Nassim Taleb warns us of the dangers in misapplying linear statistical methods (e.g. regression, correlation) to compare a fat-tailed variable (e.g. wealth, income) to a thin-tailed one (e.g. IQ test scores) in his book "Statistical Consequences of Fat Tails". The fat tails - where the extremes lie and the outliers that shape our world reside - defy conventional analysis and prediction. While professionals in finance likes linear method and sometimes tends to pretend like financial crises are outliers that can be edited out in their risk models, a process known as "winsorization". In other realms, however, there is a tendency to focus too heavily on these extremes due to survivorship bias, creating a false narrative of non-linear, exponential success.

Consider the following scatter plot comparing people's wealth to their IQ scores. The wealth distribution, which follows a fat-tailed Pareto distribution, is contrasted with the IQ scores, which is normally distributed by design, as in the bell-shaped histograms under the scatter plot.

- **DATASET CONTENT**
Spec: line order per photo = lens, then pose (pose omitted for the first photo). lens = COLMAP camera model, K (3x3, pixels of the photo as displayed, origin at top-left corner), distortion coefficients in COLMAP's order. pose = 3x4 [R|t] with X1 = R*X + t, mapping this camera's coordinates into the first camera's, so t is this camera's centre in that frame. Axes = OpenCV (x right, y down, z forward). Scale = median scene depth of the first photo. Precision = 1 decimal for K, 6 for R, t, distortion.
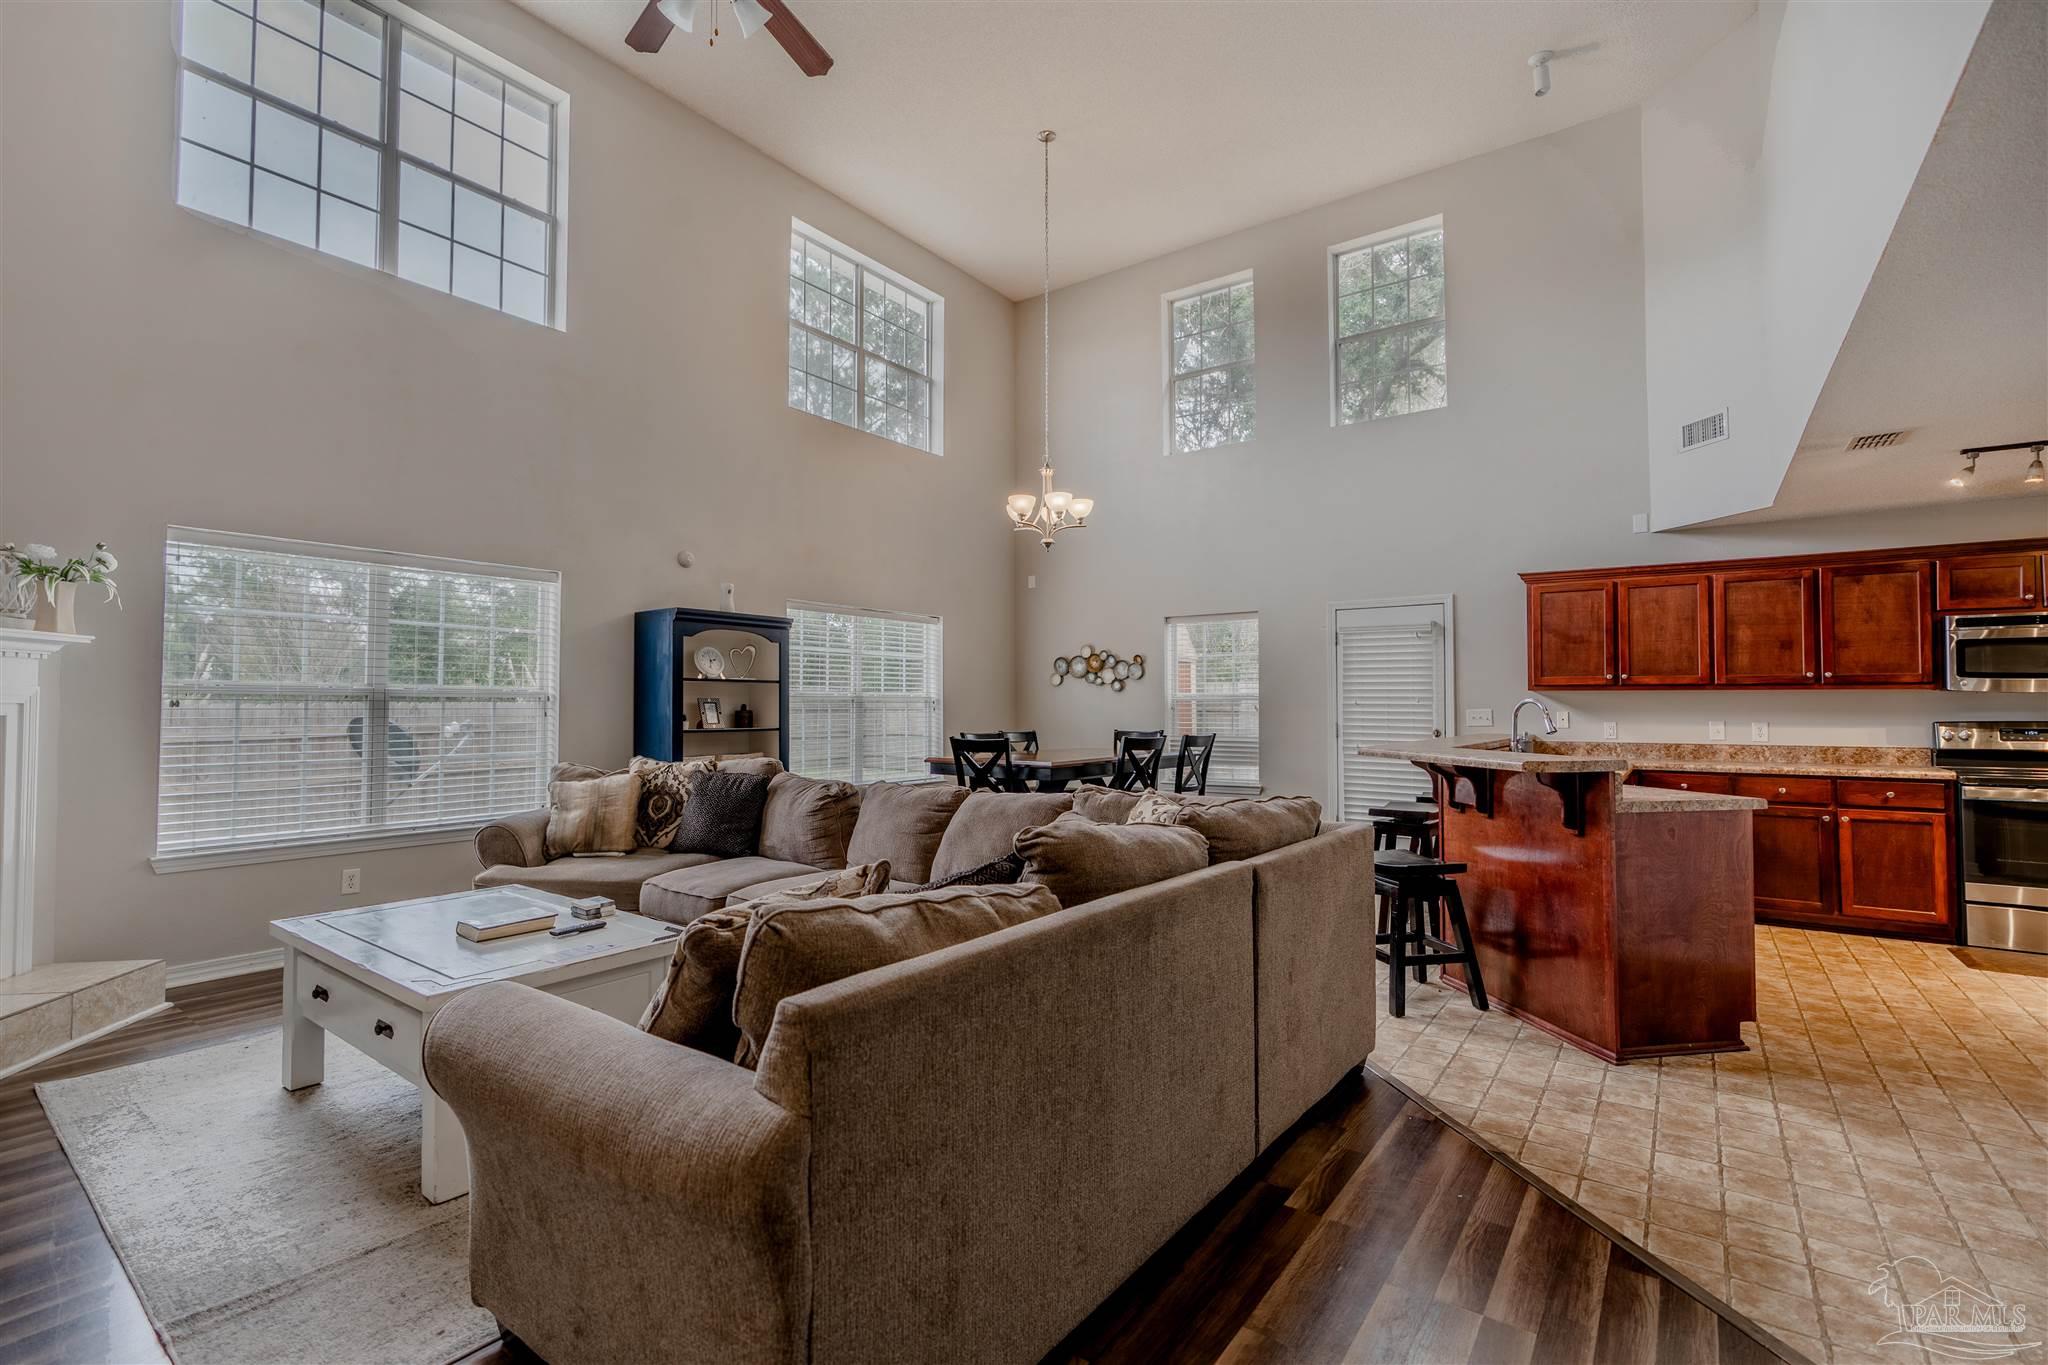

- **EXERCISE TASKS**
[1] In the passage on fat tails, what is the name for editing financial crises out of risk models as outliers?
[2] Reproduce the passage on fat tails word for word between "Nassim Taleb warns" and "non-linear, exponential success.", inclusive.
[3] Extend the passage on fat tails, picking up right after its final sentence.
The material isn't needed for anything here.

- **ACTIVITY ANSWERS**
[1] Winsorization.

[2]
Nassim Taleb warns us of the dangers in misapplying linear statistical methods (e.g. regression, correlation) to compare a fat-tailed variable (e.g. wealth, income) to a thin-tailed one (e.g. IQ test scores) in his book "Statistical Consequences of Fat Tails". The fat tails - where the extremes lie and the outliers that shape our world reside - defy conventional analysis and prediction. While professionals in finance likes linear method and sometimes tends to pretend like financial crises are outliers that can be edited out in their risk models, a process known as "winsorization". In other realms, however, there is a tendency to focus too heavily on these extremes due to survivorship bias, creating a false narrative of non-linear, exponential success.

[3]
Unreal exponential growth curve based on survivorship bias. IQ-wealth data source: https://researchers.wls.wisc.edu/data/survey-data/

Survivorship bias shines a light on the top achievers—the red dots indicating the wealthiest 1% within each IQ category — skewing the perceived growth curve sharply upward. This contrasts with the more gradual blue curve, representing all the data points.1

While overemphasizing the negative tail (e.g. financial risk) can be beneficial, emphasizing the success stories, the "positive tail", can skew our perceptions. For instance, if we substitute IQ with the number of personal development strategies adopted from bestselling books, the principle holds. These strategies, such as early rising, voracious reading habits or rigorous self-discipline, gleaned from studying the ultra-successful, may not translate to wealth for the average person. Yet, we're often told that persistence and patience will lead to a compound growth payoff: slow in the beginning, then skyrockets to capture the top outliers and neglects the "ordinary" data points.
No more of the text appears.